P3282 - Comprehensive Analysis of Reported Adverse Events for Risankizumab-Rzaa, Ustekinumab, and Adalimumab in Crohn’s Disease: Unveiling Real-World Safety Insights From Pharmacovigilance Database

Yash P. Ashara, MBBS¹, Esha Garg, BS², Angy Hanna, MD³, Bhavtosh Dedania, MD⁴
1Detroit Medical Center/Wayne State University, Detroit, MI; 2Wayne State School of Medicine, Detroit, MI; 3John D. Dingell VA Medical Center, Detroit, MI; 4HCA Florida Healthcare, Brandon, FL

Introduction: Crohn’s disease (CD) is a chronic inflammatory disorder of gastrointestinal tract. Advances in biologics have introduced targeted immune therapies. While adalimumab (TNF-α inhibitor) has been mainstay, novel biologics like risankizumab-rzaa (IL-23 inhibitor) and ustekinumab (IL-12/IL-23 blockade) have gained prominence. With increasing options, balancing efficacy and safety is critical. Our study aims to compare safety profiles of risankizumab-rzaa and ustekinumab relative to adalimumab in CD to support evidence-based decision making.

Methods: The US Food and Drug Administration’s Adverse Event Reports System (FAERS) database was queried to identify adverse events of risankizumab-rzaa, ustekinumab and adalimumab in CD. Only cases with known age, sex, and drug exposure were included. Data collected was injury, infection, nervous, musculoskeletal, skin, respiratory disorders. Statistical significance was determined with a p-value of < 0.05, and 95% confidence intervals (CIs).

Results: A total of 99,620 reported adverse event in CD patients treated with risankizumab-rzaa, ustekinumab and adalimumab until September 30, 2024, was. 37.15% were male.
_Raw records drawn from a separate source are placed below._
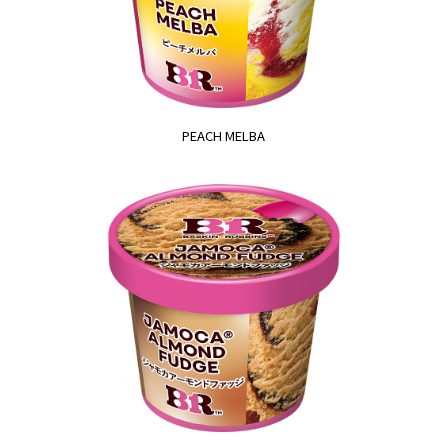
PEACH MELBA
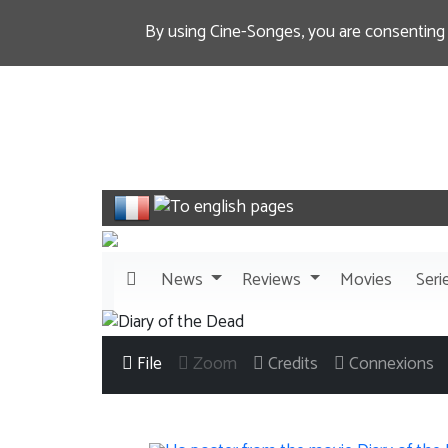
By using Cine-Songes, you are consenting
News
Reviews
Movies
Seri
File
Zoom
Credits
Connexions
Patients on risankizumab-rzaa were 1.32 times more likely to be hospitalized than those on adalimumab [95% CI 1.25-1.39], while no significant difference was observed between ustekinumab and adalimumab. Both biologics had higher serious events than adalimumab. Death risk was 31% lower with ustekinumab compared to adalimumab. Risankizumab-rzaa had lower risk of injury, poisoning, and procedural complications (falls), musculoskeletal (arthralgia, back pain), skin (pruritus, rash), and respiratory (dyspnea, cough) disorders than adalimumab. In contrast, ustekinumab had nearly double the rate of injury, procedural complications (infusion reaction, schedule errors) and a 60% higher infection risk (pneumonia, lower respiratory tract infections) than adalimumab, but it was associated with lower rates of nervous, musculoskeletal, skin and respiratory.

Discussion: CD patients taking risankizumab-rzaa had significantly higher rates of hospitalization but lower rates of injury, musculoskeletal, skin, and respiratory disorders compared to adalimumab. Ustekinumab was associated with lower death risk than adalimumab, but higher rates of injury and infection. These findings offer key insights into the safety profiles of these therapies, aiding in tailoring decisions based on individual patient risk factors.


Figure: Forest Plot of Risk Ration of Risankizumab-rzaa vs Adalimumab and Ustekinumab vs Adalimumab


Figure: Bar Graph of Serious Events, Hospitalization, Death in Riskankizumab-rzaa and Ustekinumab with respect to Adalimumab

Disclosures:
Yash Ashara indicated no relevant financial relationships.
Esha Garg indicated no relevant financial relationships.
Angy Hanna indicated no relevant financial relationships.
Bhavtosh Dedania indicated no relevant financial relationships.

Yash P. Ashara, MBBS¹, Esha Garg, BS², Angy Hanna, MD³, Bhavtosh Dedania, MD⁴. P3282 - Comprehensive Analysis of Reported Adverse Events for Risankizumab-Rzaa, Ustekinumab, and Adalimumab in Crohn’s Disease: Unveiling Real-World Safety Insights From Pharmacovigilance Database, ACG 2025 Annual Scientific Meeting Abstracts. Phoenix, AZ: American College of Gastroenterology.